**Task to complete**
An exact transcription of the listing, without its images, is what the answer must contain.
*** Opening Data records ***
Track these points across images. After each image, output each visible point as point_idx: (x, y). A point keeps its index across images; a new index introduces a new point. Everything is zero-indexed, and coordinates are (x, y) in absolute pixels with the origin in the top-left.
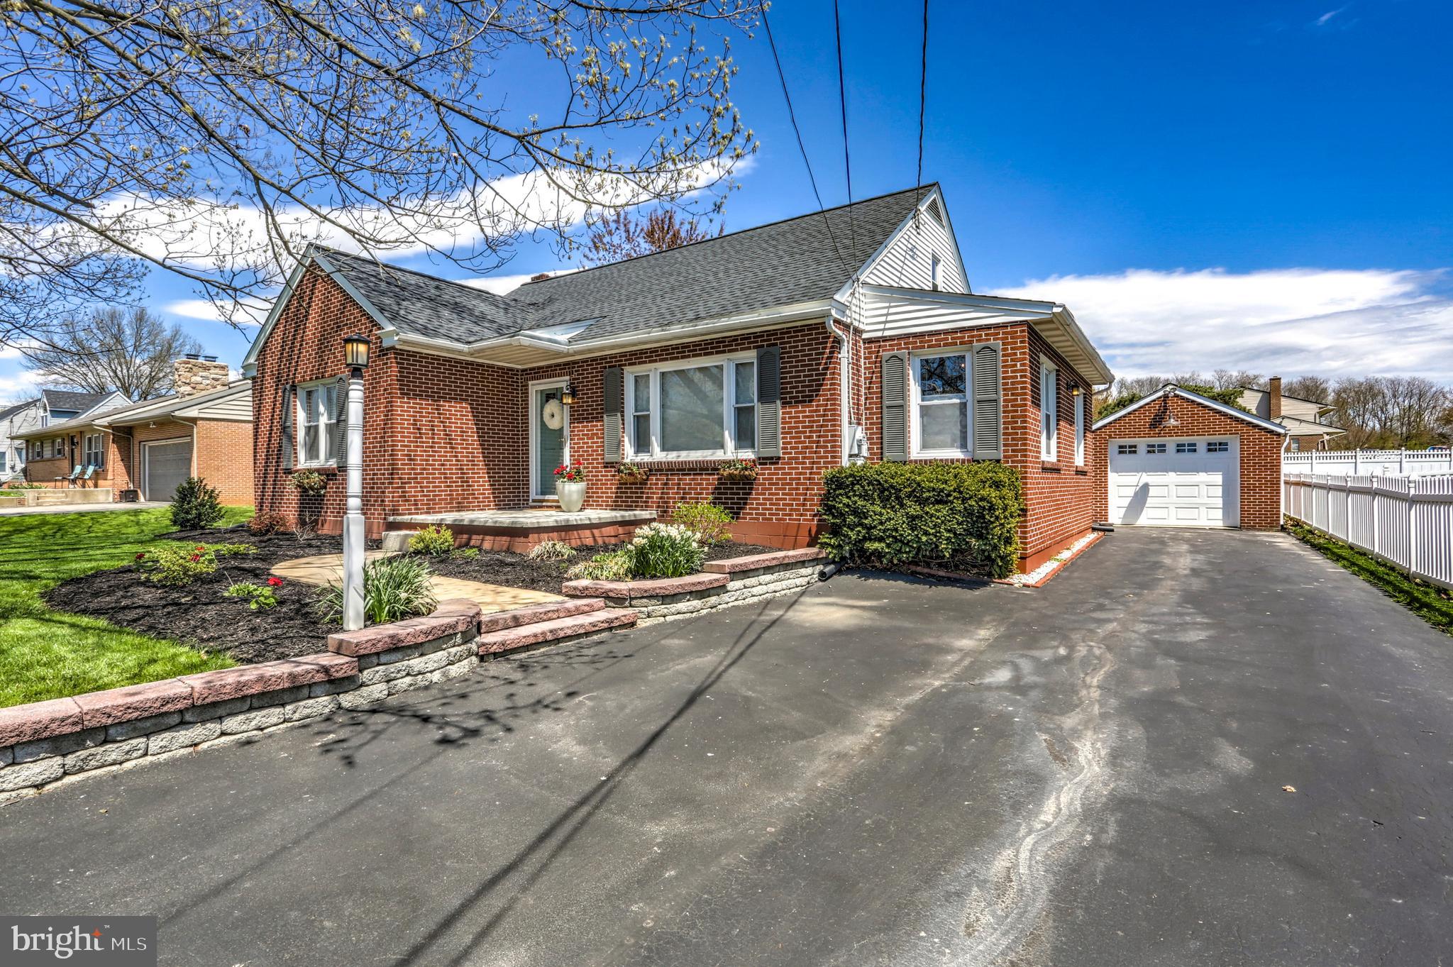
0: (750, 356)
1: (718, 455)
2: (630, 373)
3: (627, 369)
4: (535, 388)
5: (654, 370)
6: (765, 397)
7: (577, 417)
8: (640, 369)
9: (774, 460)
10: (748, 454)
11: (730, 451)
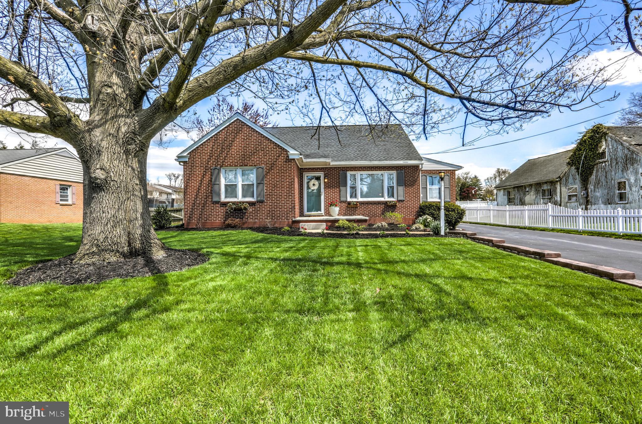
0: (394, 173)
1: (382, 199)
2: (349, 173)
3: (348, 172)
4: (306, 175)
5: (358, 174)
6: (399, 184)
7: (327, 186)
8: (353, 173)
9: (402, 201)
10: (391, 199)
11: (386, 199)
*** Closing Data records ***
**Answer for the task**
Track these points across images. After each image, output each visible point as point_idx: (x, y). A point keeps its index across images; a new index introduces a new point. Everything is zero-indexed, and coordinates are (x, y) in absolute pixels with the origin in the top-left.
0: (750, 356)
1: (718, 455)
2: (630, 373)
3: (627, 369)
4: (535, 388)
5: (654, 370)
6: (765, 397)
7: (577, 417)
8: (640, 369)
9: (774, 460)
10: (748, 454)
11: (730, 451)
0: (394, 173)
1: (382, 199)
2: (349, 173)
3: (348, 172)
4: (306, 175)
5: (358, 174)
6: (399, 184)
7: (327, 186)
8: (353, 173)
9: (402, 201)
10: (391, 199)
11: (386, 199)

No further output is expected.